01h39min. Era um local um tanto escuro. Há algumas quadras de meu apartamento. Um jazz tocava sutilmente enquanto a fumaça de cigarros formava uma nuvem no teto. Pude reconhecer a canção. Prelude to a Kiss, de Duke Elington. Clássico. Uma de minhas prediletas.

Pedi um whiskey ao barman. O primeiro gole desceu rasgando, abrindo minhas entranhas e produzindo uma respiração extremamente confortável. Logo tomei outro.

-Me paga uma bebida? – ela perguntou. Uma ruiva. Linda. Monumental. Um decote fantástico. Seus seios pareciam implorar por vida própria. Estava um tanto embriagada.

-O que você bebe? – perguntei.

-Gim com tônica.

-Um gim com tônica para a moça. – pedi ao barman. Não pude deixar de perceber a protuberante marca de batom vermelho que ficara em seu copo. Parecia uma provocação. Um convite. De repente a imaginei morta.

-O que faz aqui? – perguntei.

-Sabe aquelas noites em que parece que vai enlouquecer?

-Claro, e como.

-Pois é. Não há nada melhor do que enlouquecer ouvindo um bom jazz.

-Gosta de jazz? – perguntei.

-Se gosto? John Coltrane me faz viajar.

-Coltrane é bom. Mas prefiro Duke Elington.

-Duke Elington? Adoro Warm Valley.

-Sério? É bom encontrar uma amante do jazz.

-Pois é. E o que você faz por aqui?

-Apenas arejando a cabeça.

-E o que você faz?

-Sou escritor.

-Sério? Que legal! E o que escreve?

-Contos. Poemas. Mas agora estou escrevendo um livro. Algo novo para mim.
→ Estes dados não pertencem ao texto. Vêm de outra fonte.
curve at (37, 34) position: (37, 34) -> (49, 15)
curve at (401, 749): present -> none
Diferente.

-E do que se trata?

-Se trata de...

-Espere, espere. – ela interrompeu. – Não precisa me dizer. Meu ex-marido era escritor e também não gostava de comentar sobre seus projetos. Mas tenho certeza de que será algo grandioso.

-Já foi casada?

-Sim. Aquele canalha!

-E por onde ele anda agora?

-Me trocou por uma adolescente ninfomaníaca.

-Que droga, não?

Dei um último gole em meu whiskey e paguei o barman.

-Vamos? – perguntei a ela, levantantando-me.
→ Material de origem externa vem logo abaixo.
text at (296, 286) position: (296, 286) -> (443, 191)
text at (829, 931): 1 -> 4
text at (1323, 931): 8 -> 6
-Nossa! Que direto. Isso é um convite? – ela indagou, com uma voz extremamente sexy e excitante.

-O que você acha?

-E aonde vamos?

De repente coloquei a mão em meu bolso e senti uma chave, a qual segurei em minha mão por alguns segundos. Nunca a havia visto antes. Foi quando percebi. Era para ela estar lá. Eles a colocaram lá. Pude avistar mentalmente o local ao qual pertencia aquela chave. Sabia que era para lá que deveria ir. Mesmo sem nunca ter estado no lugar, meus passos automaticamente saberiam para onde guiar-me. Pude avistar mentalmente o local. Escuro. Perfeito. Era lá que um novo sacrifício deveria ser consumado. Mais um banho de sangue. E de idéias.
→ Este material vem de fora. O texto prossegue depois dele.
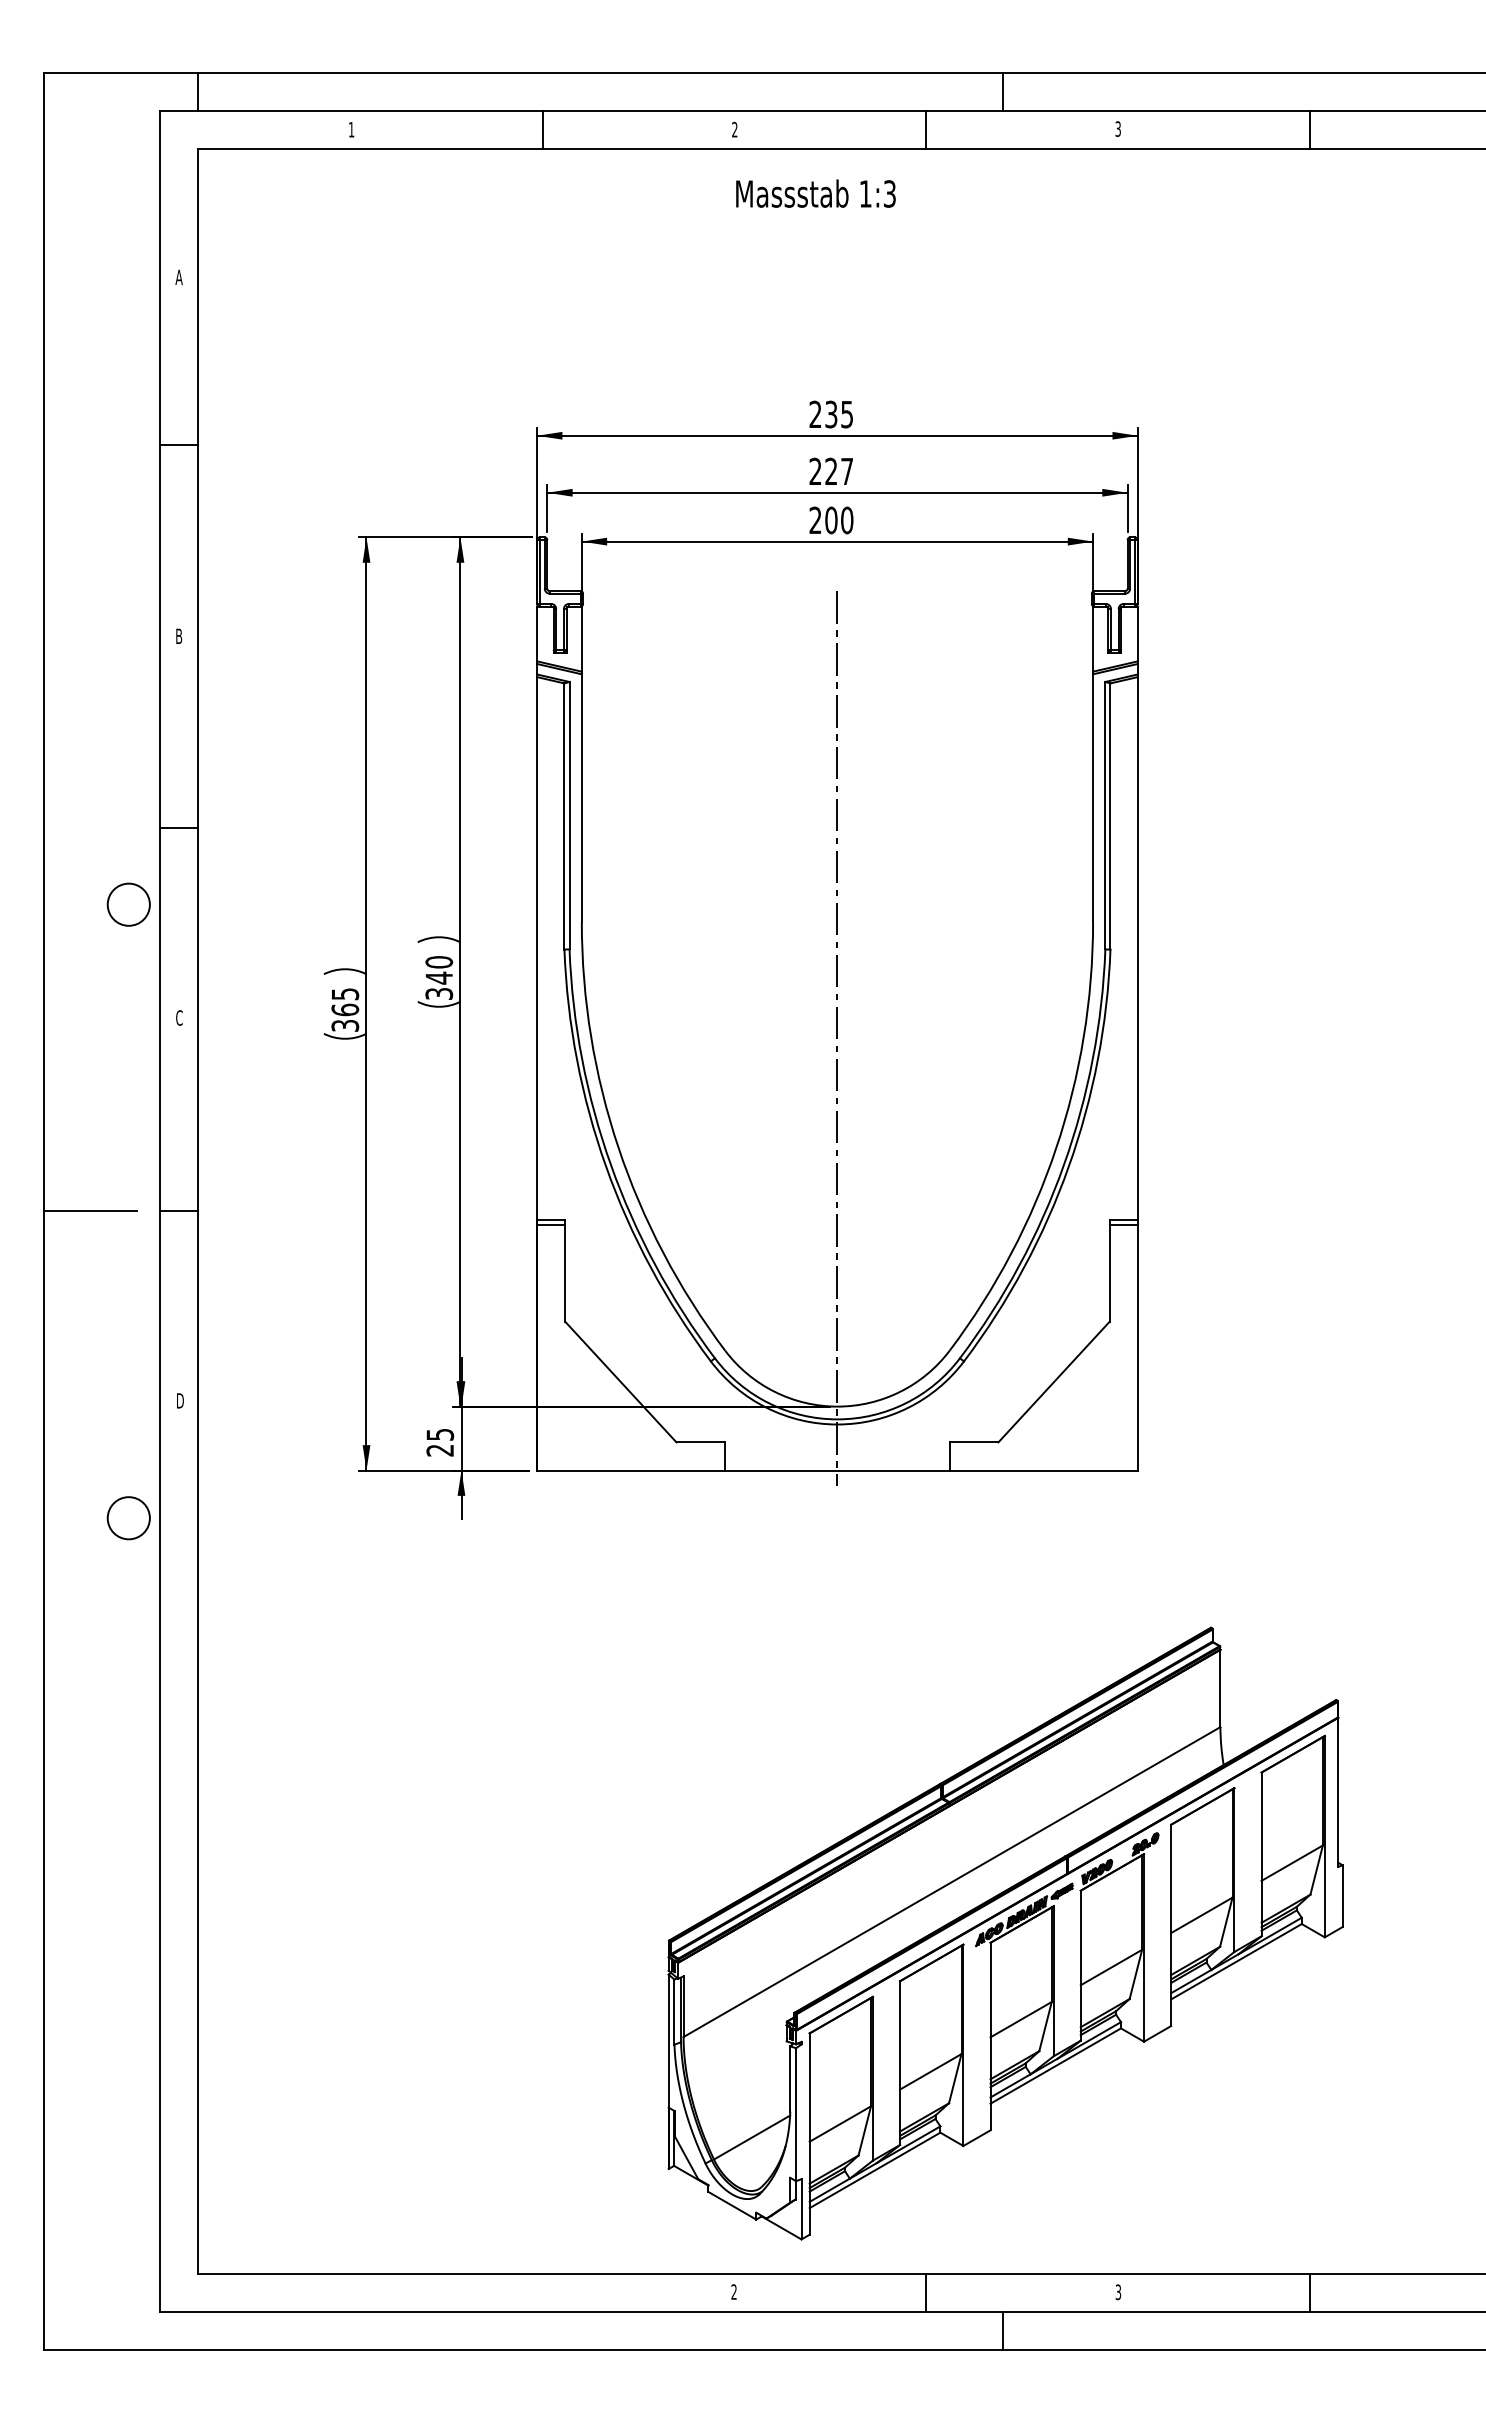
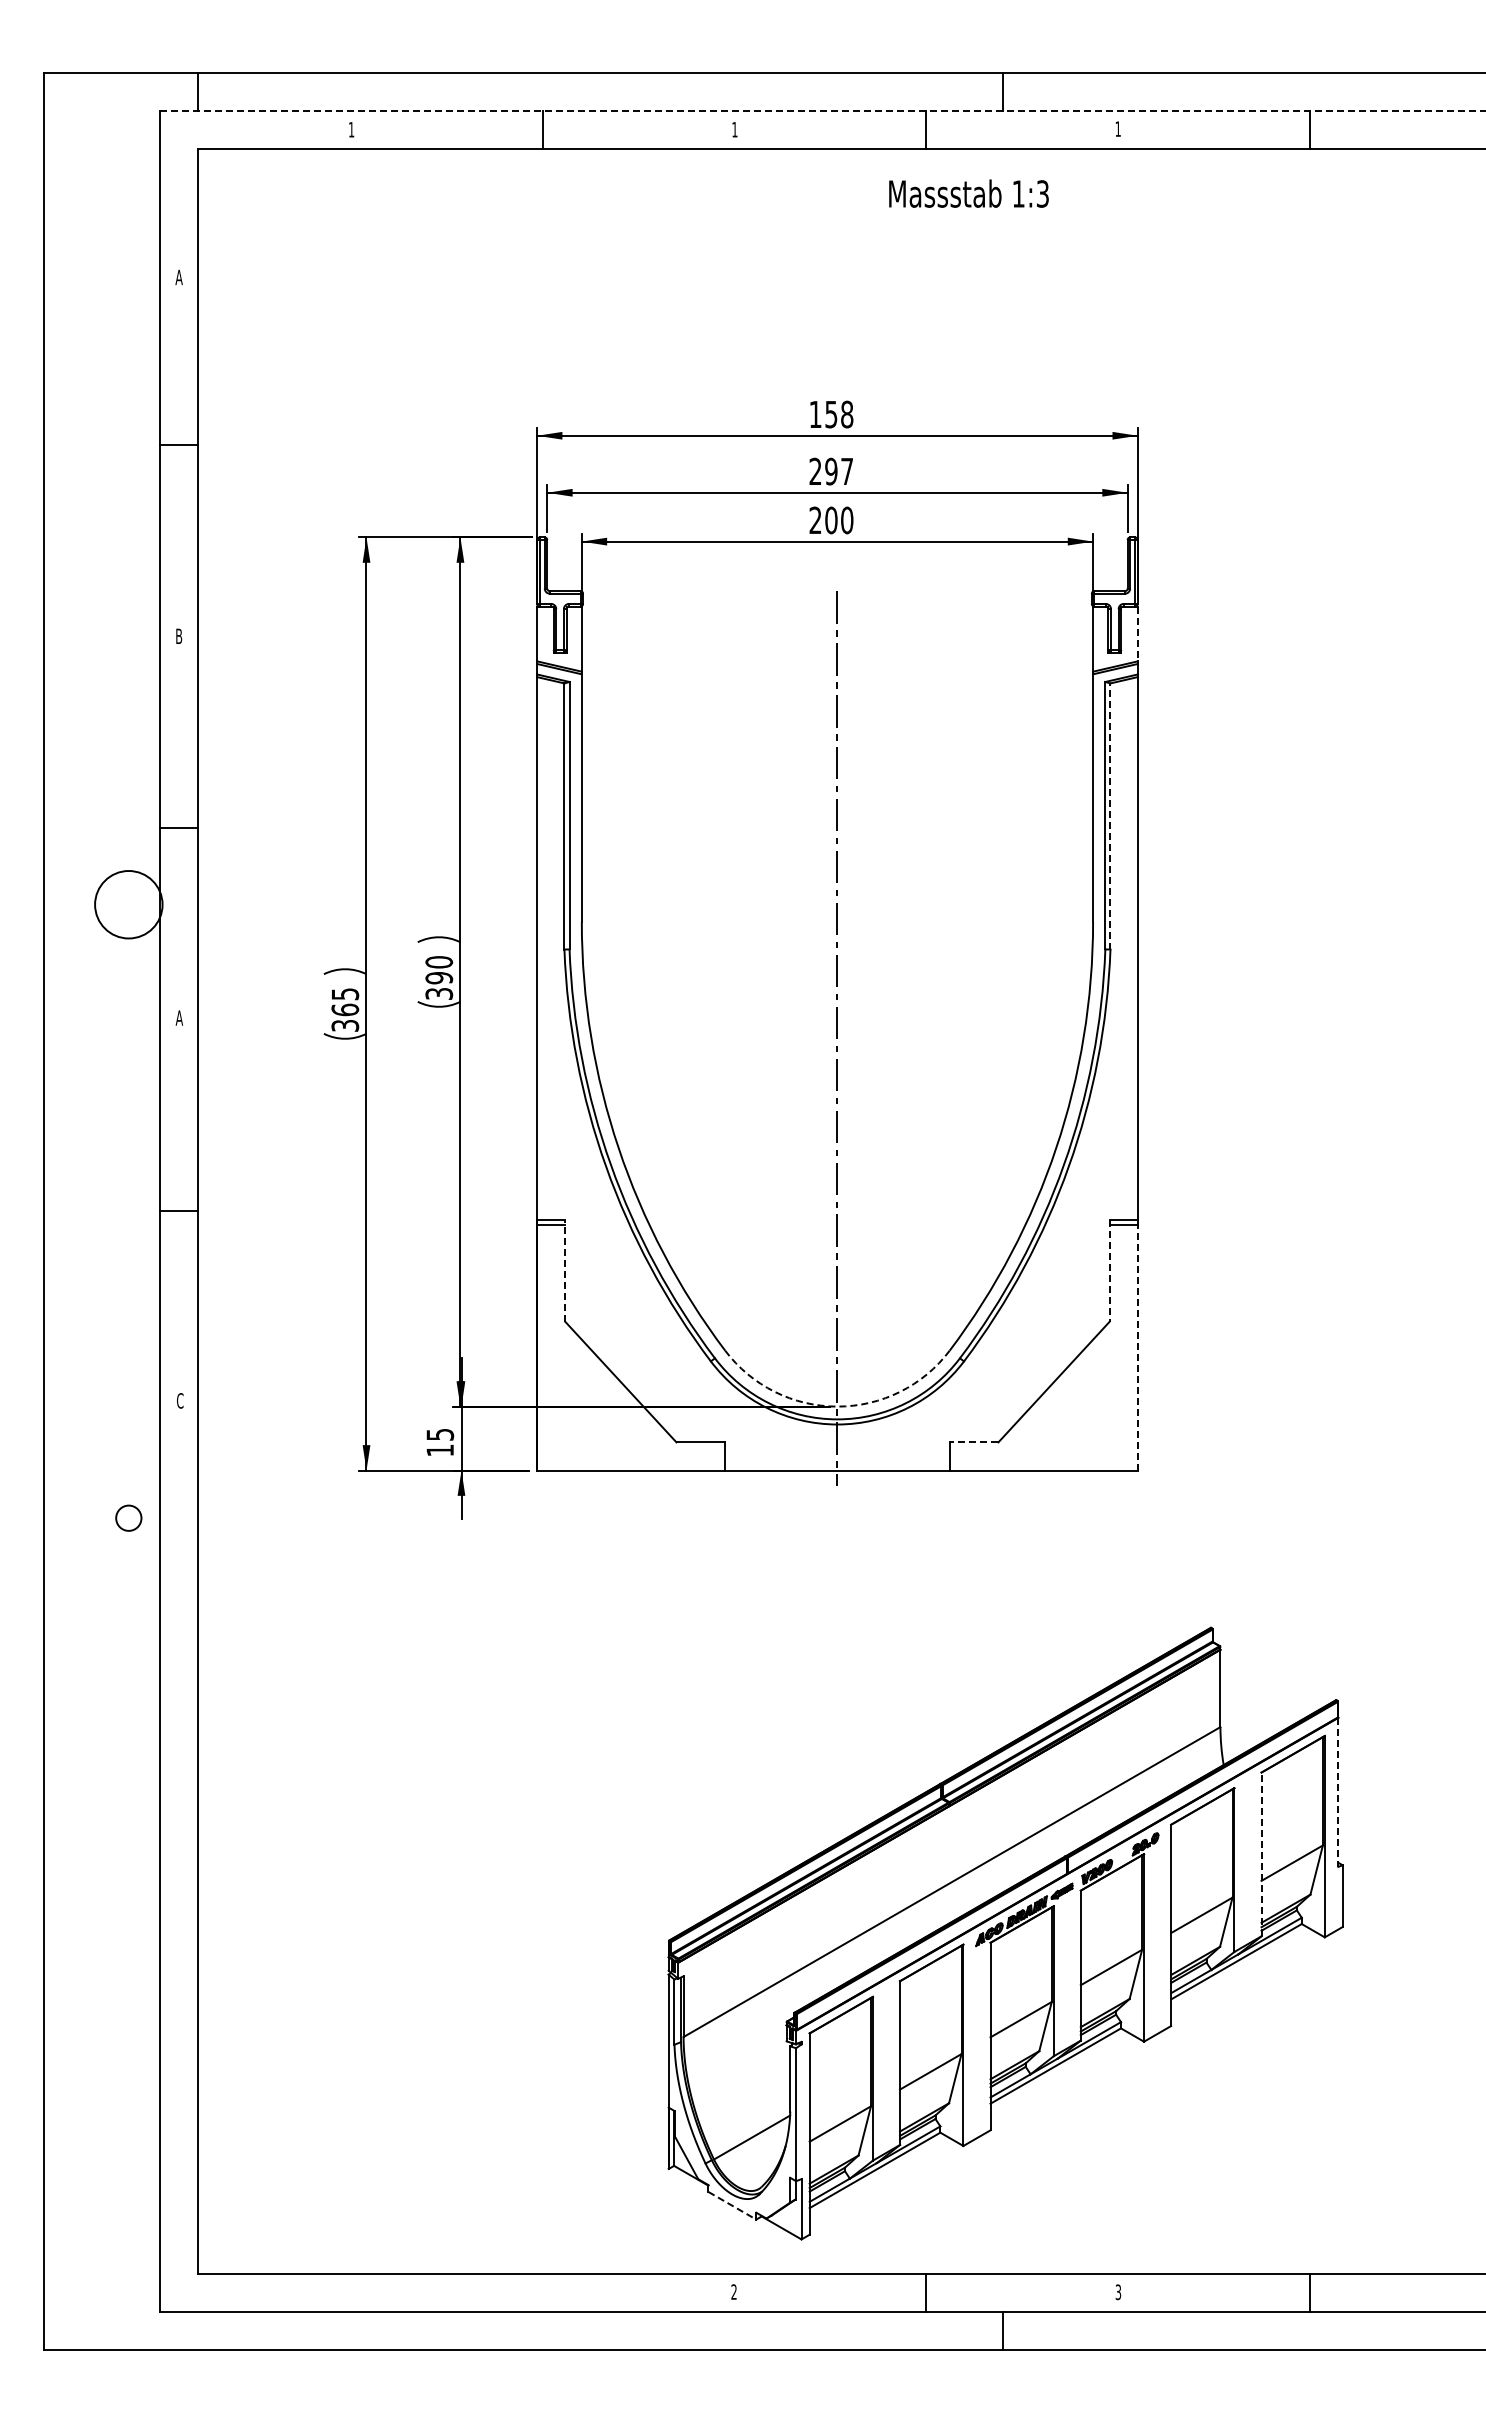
line at (822, 111): solid -> dashed
text at (1117, 128): 3 -> 1
text at (734, 129): 2 -> 1
text at (815, 193) position: (815, 193) -> (968, 193)
text at (831, 414): 235 -> 158
text at (831, 471): 227 -> 297
line at (1137, 634): solid -> dashed
line at (1110, 815): solid -> dashed
circle at (128, 904) diameter: 42 px -> 67 px
text at (439, 977): 340 -> 390
text at (179, 1017): C -> A
line at (90, 1211): present -> none
line at (565, 1270): solid -> dashed
line at (1109, 1270): solid -> dashed
line at (1137, 1347): solid -> dashed
text at (180, 1400): D -> C
arc at (837, 1406): solid -> dashed
line at (973, 1442): solid -> dashed
text at (439, 1450): 25 -> 15
circle at (128, 1518) diameter: 42 px -> 25 px
line at (1338, 1792): solid -> dashed
line at (1261, 1854): solid -> dashed
line at (732, 2205): solid -> dashed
-É para lá que vamos? – ela perguntou. Mas estava muito distraído para responder.

-É para lá que vamos? – repetiu.

-Como?

-A chave. É para lá que vamos?

-Ah, sim. Vamos?

Ela se levantou e caminhamos em direção à porta. Tudo era vermelho nela; cabelo, batom, vestido. Só faltava o sangue. Aí assim o ciclo unicolor estaria completo. E tudo então faria sentido.

02h01min. A porta estava um tanto emperrada. Precisei forçá-la para que abrisse. Realmente. Era como havia visualizado. Escuro. Perfeito. Móveis cobertos por lençóis brancos marcavam mais ainda os ares de morbidez. O cenário perfeito para um grito na noite.

-É aqui que mora? – ela perguntou, estranhando um pouco o lugar.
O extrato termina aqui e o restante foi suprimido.